The alternative to this: you’ve had a great meeting, you’ve defined a clear scope of work, you’ve agreed on payment terms AND THEN you’ve captured your clients billing information up front, whether for recurring or adhoc/project work.

At this point I can make the assumption that unless your client has given you dodgy billing information or their payment just happens to be rejected on that specific day for life reason (meaning we all have those days where a payment doesn’t go through for that unexpected reason), I’m anticipating you will have next to no debtors.

After all, you’d never recommend your clients carry any debtors, and I’m sure you would be advising them to improve their billing process, in order to minimise their debtor risks.

We’re in digital age where the entire industry is moving towards a value based pricing billing model (and if you haven’t yet you probably will one day), you’ve introduced monthly and/or weekly billing, you’re adding advisory services to your compliance clients and seeing a 20% lift in fees on average (probably).

From the business model to the way you interact with clients, the accounting profession as we know it is changing every month.

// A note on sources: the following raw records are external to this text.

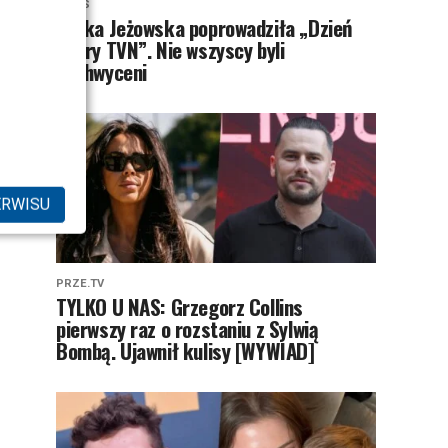
NEWS
Majka Jeżowska poprowadziła „Dzień
dobry TVN”. Nie wszyscy byli
zachwyceni
ERWISU
PRZE.TV
TYLKO U NAS: Grzegorz Collins
pierwszy raz o rozstaniu z Sylwią
Bombą. Ujawnił kulisy [WYWIAD]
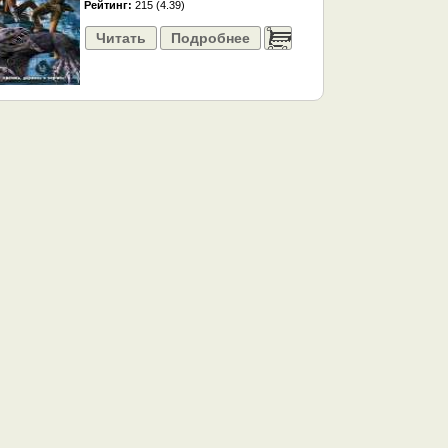
Рейтинг:
215 (4.39)
Читать
Подробнее
......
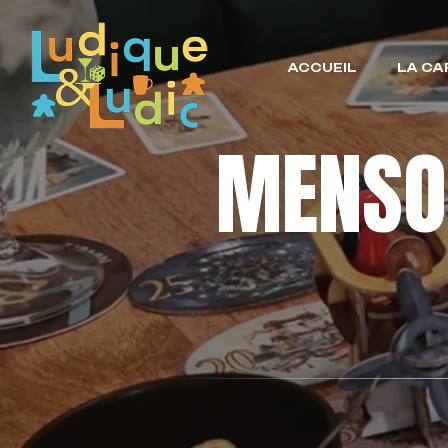
ACCUEIL
LA CA
MENSO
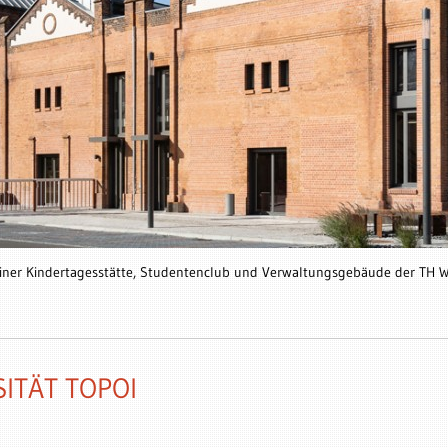
ner Kindertagesstätte, Studentenclub und Verwaltungsgebäude der TH W
ITÄT TOPOI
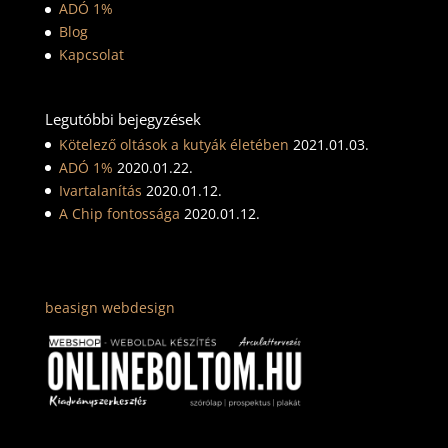
ADÓ 1%
Blog
Kapcsolat
Legutóbbi bejegyzések
Kötelező oltások a kutyák életében
2021.01.03.
ADÓ 1%
2020.01.22.
Ivartalanítás
2020.01.12.
A Chip fontossága
2020.01.12.
beasign webdesign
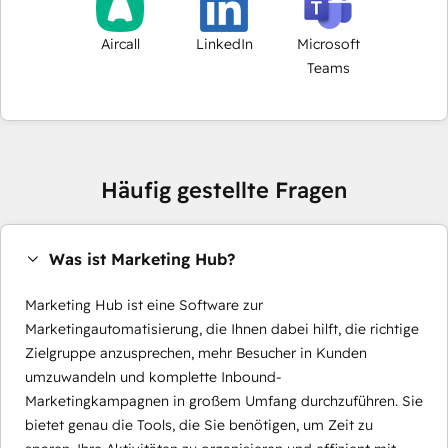
Aircall
LinkedIn
Microsoft
Teams
Häufig gestellte Fragen
Was ist Marketing Hub?
Marketing Hub ist eine Software zur
Marketingautomatisierung, die Ihnen dabei hilft, die richtige
Zielgruppe anzusprechen, mehr Besucher in Kunden
umzuwandeln und komplette Inbound-
Marketingkampagnen in großem Umfang durchzuführen. Sie
bietet genau die Tools, die Sie benötigen, um Zeit zu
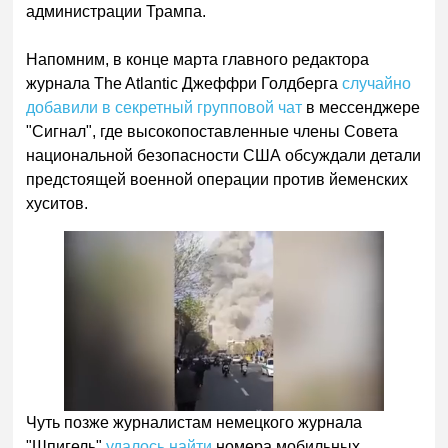
администрации Трампа.
Напомним, в конце марта главного редактора
журнала The Atlantic Джеффри Голдберга
случайно
добавили в секретный групповой чат
в мессенджере
"Сигнал", где высокопоставленные члены Совета
национальной безопасности США обсуждали детали
предстоящей военной операции против йеменских
хуситов.
Чуть позже журналистам немецкого журнала
"Шпигель"
удалось найти
номера мобильных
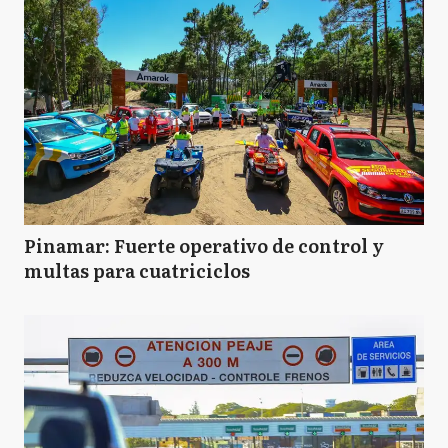
Pinamar: Fuerte operativo de control y
multas para cuatriciclos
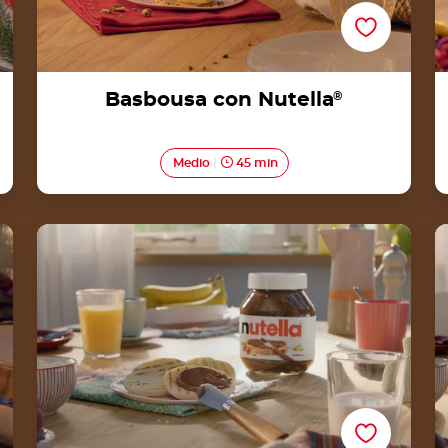
Basbousa con Nutella
®
Medio
45 min
Arepas con Nutella®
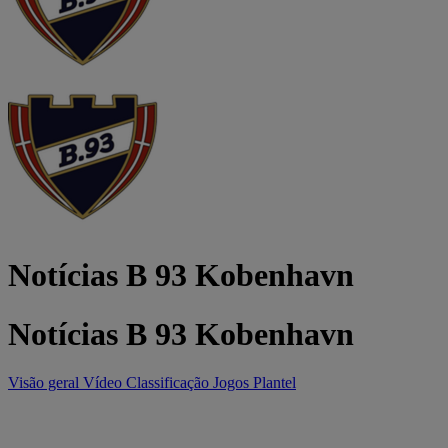
Notícias B 93 Kobenhavn
Notícias B 93 Kobenhavn
Visão geral
Vídeo
Classificação
Jogos
Plantel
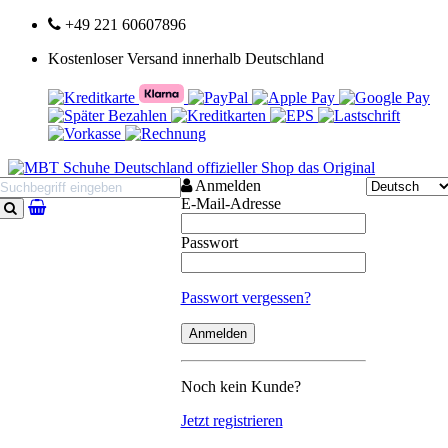
+49 221 60607896
Kostenloser Versand innerhalb Deutschland
Anmelden
E-Mail-Adresse
Suchen
Passwort
Passwort vergessen?
Noch kein Kunde?
Jetzt registrieren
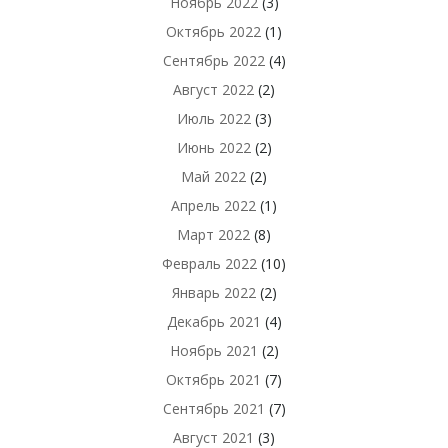
Ноябрь 2022
(3)
Октябрь 2022
(1)
Сентябрь 2022
(4)
Август 2022
(2)
Июль 2022
(3)
Июнь 2022
(2)
Май 2022
(2)
Апрель 2022
(1)
Март 2022
(8)
Февраль 2022
(10)
Январь 2022
(2)
Декабрь 2021
(4)
Ноябрь 2021
(2)
Октябрь 2021
(7)
Сентябрь 2021
(7)
Август 2021
(3)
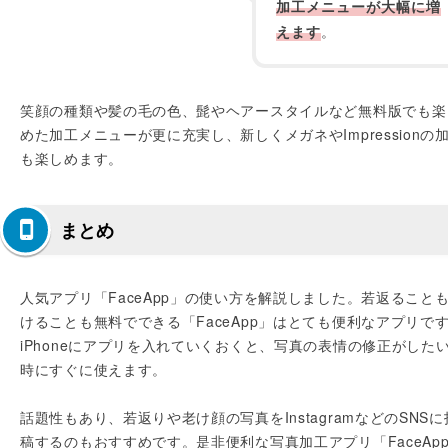
加工メニューが大幅に増
えます
。
笑顔の種類や髪の毛の色、髭やヘアースタイルなど無料版でも楽
めた加工メニューが更に充実し、新しくメガネやImpressionの
も楽しめます。
まとめ
人気アプリ「FaceApp」の使い方を解説しました。若返ること
けることも無料でできる「FaceApp」はとても便利なアプリで
iPhoneにアプリを入れていくおくと、写真の表情の修正がした
時にすぐに使えます。
話題性もあり、若返りや老け顔の写真をInstagramなどのSNSに
稿するのもおすすめです。是非便利な写真加工アプリ「FaceAp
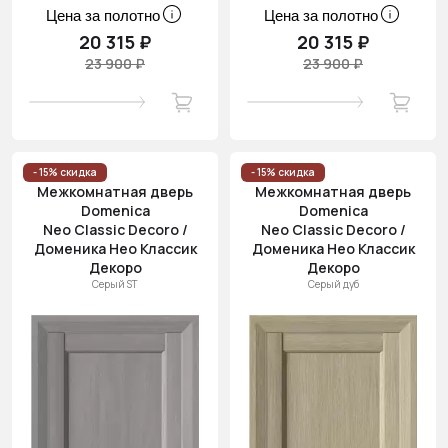
Цена за полотно
Цена за полотно
20 315 ₽
20 315 ₽
23 900 ₽
23 900 ₽
- 15% скидка
- 15% скидка
Межкомнатная дверь
Межкомнатная дверь
Domenica
Domenica
Neo Classic Decoro /
Neo Classic Decoro /
Доменика Нео Классик
Доменика Нео Классик
Декоро
Декоро
Серый ST
Серый дуб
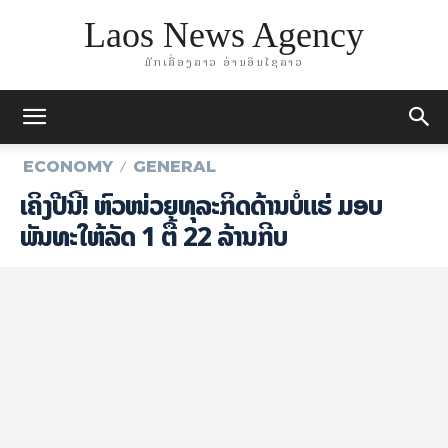
Laos News Agency
ມັກເລື່ອງລາວ ອ່ານອິນໄຊລາວ
ECONOMY
GENERAL
ເຄິ່ງປີນີ້! ຫົວໜ່ວຍທຸລະກິດດ້ານບໍ່ແຮ່ ມອບ
ພັນທະໃຫ້ລັດ 1 ຕື້ 22 ລ້ານກີບ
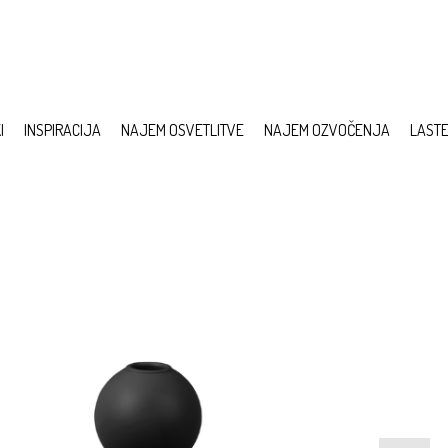
I
INSPIRACIJA
NAJEM OSVETLITVE
NAJEM OZVOČENJA
LAST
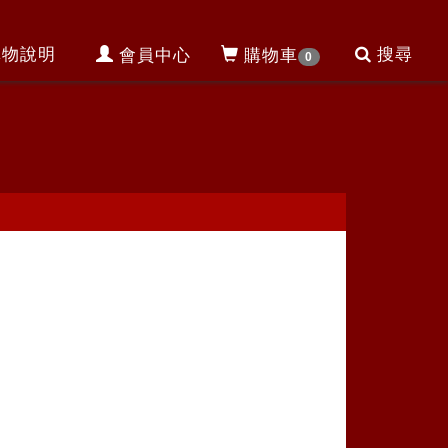
購物說明
搜尋
會員中心
購物車
0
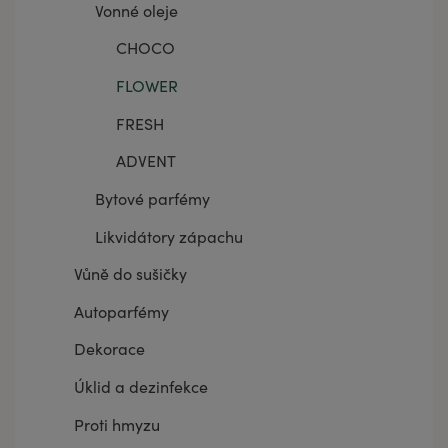
Vonné oleje
CHOCO
FLOWER
FRESH
ADVENT
Bytové parfémy
Likvidátory zápachu
Vůně do sušičky
Autoparfémy
Dekorace
Úklid a dezinfekce
Proti hmyzu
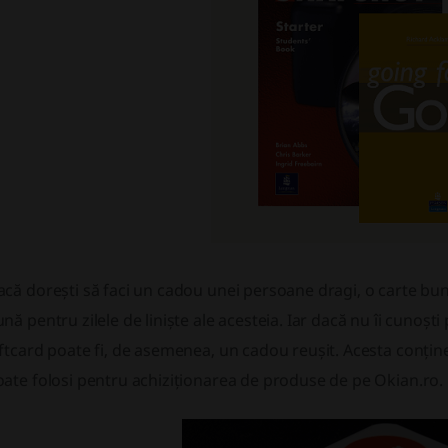
că dorești să faci un cadou unei persoane dragi, o carte bun
nă pentru zilele de liniște ale acesteia. Iar dacă nu îi cunoști
ftcard poate fi, de asemenea, un cadou reușit. Acesta conține
ate folosi pentru achiziționarea de produse de pe Okian.ro.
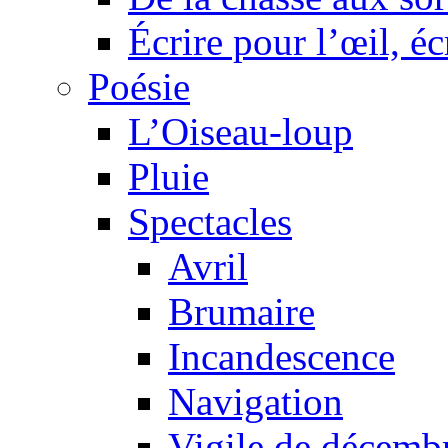
Écrire pour l’œil, éc
Poésie
L’Oiseau-loup
Pluie
Spectacles
Avril
Brumaire
Incandescence
Navigation
Vigile de décemb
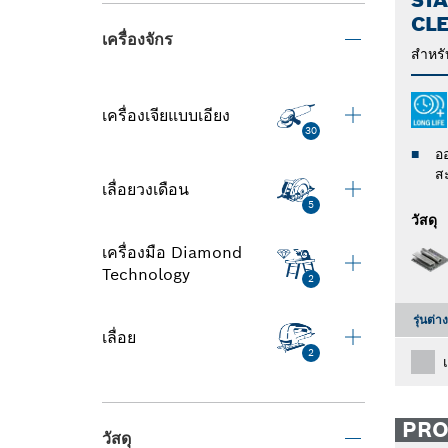
CL
เครื่องจักร
สำหรั
เครื่องเจียแบบเอียง
30
อ
ส
เลื่อยวงเดือน
5
วัสดุ
เครื่องมือ Diamond
Technology
2
รุ่นต่า
เลื่อย
2
PR
วัสดุ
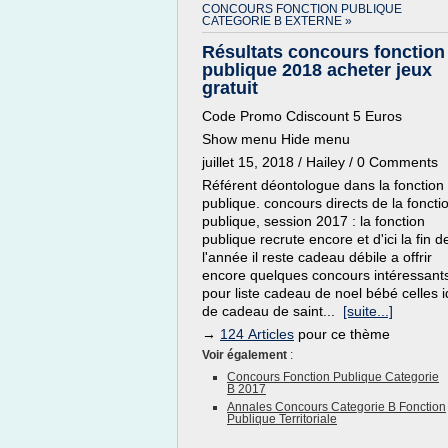
CONCOURS FONCTION PUBLIQUE
CATEGORIE B EXTERNE »
Résultats concours fonction
publique 2018 acheter jeux
gratuit
Code Promo Cdiscount 5 Euros
Show menu Hide menu
juillet 15, 2018 / Hailey / 0 Comments
Référent déontologue dans la fonction
publique. concours directs de la foncti
publique, session 2017 : la fonction
publique recrute encore et d'ici la fin d
l'année il reste cadeau débile a offrir
encore quelques concours intéressant
pour liste cadeau de noel bébé celles 
de cadeau de saint...
[suite...]
→
124 Articles
pour ce thème
Voir également
:
Concours Fonction Publique Categorie
B 2017
Annales Concours Categorie B Fonction
Publique Territoriale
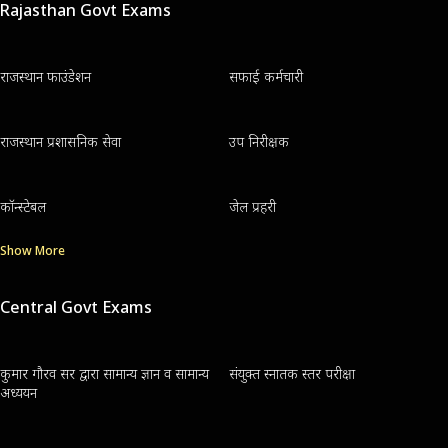
Rajasthan Govt Exams
राजस्थान फाउंडेशन
सफाई कर्मचारी
राजस्थान प्रशासनिक सेवा
उप निरीक्षक
कॉन्स्टेबल
जेल प्रहरी
Show More
Central Govt Exams
कुमार गौरव सर द्वारा सामान्य ज्ञान व सामान्य
संयुक्त स्नातक स्तर परीक्षा
अध्ययन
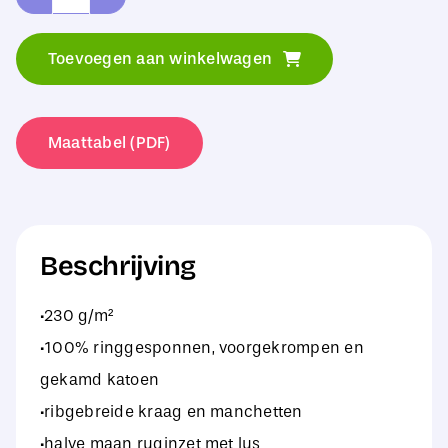
B&C
Pro
Toevoegen aan winkelwagen
Skill
Pro
Workwear
Maattabel (PDF)
Pocket
Polo
aantal
Beschrijving
·230 g/m²
·100% ringgesponnen, voorgekrompen en
gekamd katoen
·ribgebreide kraag en manchetten
·halve maan ruginzet met lus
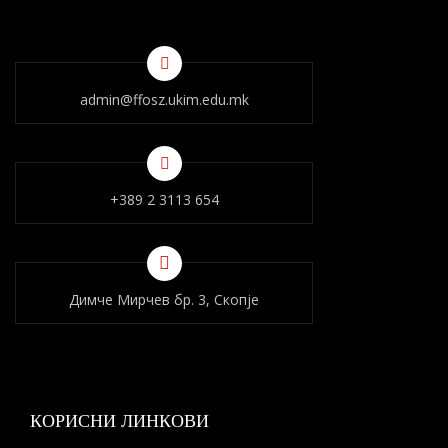
admin@ffosz.ukim.edu.mk
+389 2 3113 654
Димче Мирчев бр. 3, Скопје
КОРИСНИ ЛИНКОВИ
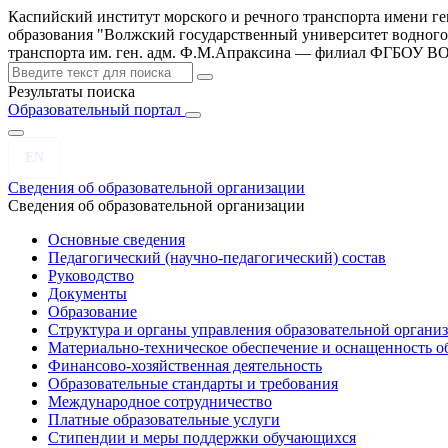
Каспийский институт морского и речного транспорта имени г
образования "Волжский государственный университет водного
транспорта им. ген. адм. Ф.М.Апраксина — филиал ФГБОУ 
Результаты поиска
Образовательный портал
EN
Сведения об образовательной организации
Сведения об образовательной организации
Основные сведения
Педагогический (научно-педагогический) состав
Руководство
Документы
Образование
Структура и органы управления образовательной органи
Материально-техническое обеспечение и оснащенность об
Финансово-хозяйственная деятельность
Образовательные стандарты и требования
Международное сотрудничество
Платные образовательные услуги
Стипендии и меры поддержки обучающихся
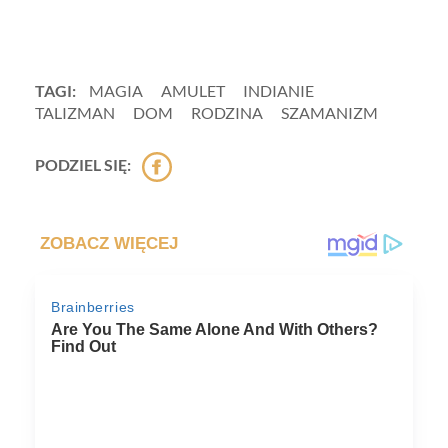
TAGI:
MAGIA
AMULET
INDIANIE
TALIZMAN
DOM
RODZINA
SZAMANIZM
PODZIEL SIĘ:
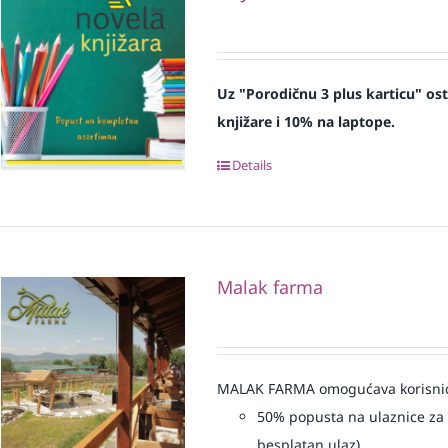
Uz "Porodičnu 3 plus karticu" os
knjižare i 10% na laptope.
Details
Malak farma
MALAK FARMA omogućava korisnicim
50% popusta na ulaznice za 
besplatan ulaz)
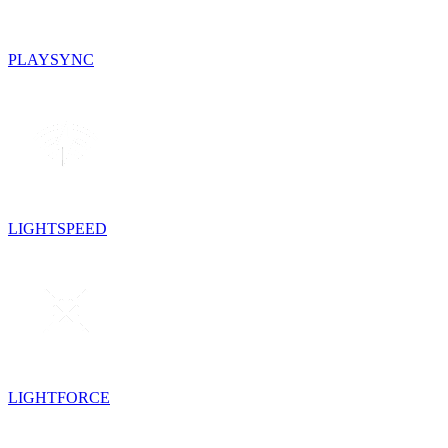
PLAYSYNC
LIGHTSPEED
LIGHTFORCE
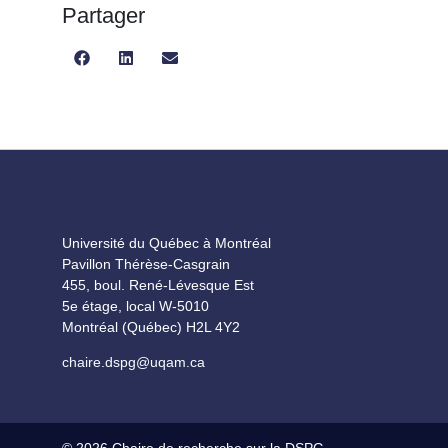
Partager
Share
Share
Share
on
on
on
Facebook
LinkedIn
Email
Université du Québec à Montréal
Pavillon Thérèse-Casgrain
455, boul. René-Lévesque Est
5e étage, local W-5010
Montréal (Québec) H2L 4Y2
chaire.dspg@uqam.ca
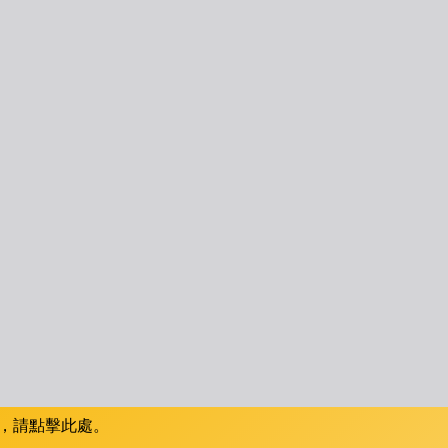
，請點擊此處。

Let’s get smarter about how we build our businesses.

Besides cashflow, the second best thing about this zero debtor model is your team will never have to chase a client again for a late payment. They’ll never have to have an awkward conversation on when they’re going to pay your bill.

Remember the bill you both mutually agreed upon. The one you both signed off on digitally or physically whilst agreeing what the fee structure was. Where there was no way in the world this should be a problem because you did the right thing, and they seemed trustworthy, and you both just hit it off really well.

The reality is every client can be a great client until you give them the option to do the right thing.

Take the pressure away, implement a suitable payment process that you’re both comfortable with and remove the tension. Remove that risk.

Now THIS is a great time to reassess your billing and payment process and ask yourself one question: who is in control of your firm’s cash-flow? Is it you? Or is it your clients?

And with that now being said, please let your path to carrying ZERO debtors in your firm begin.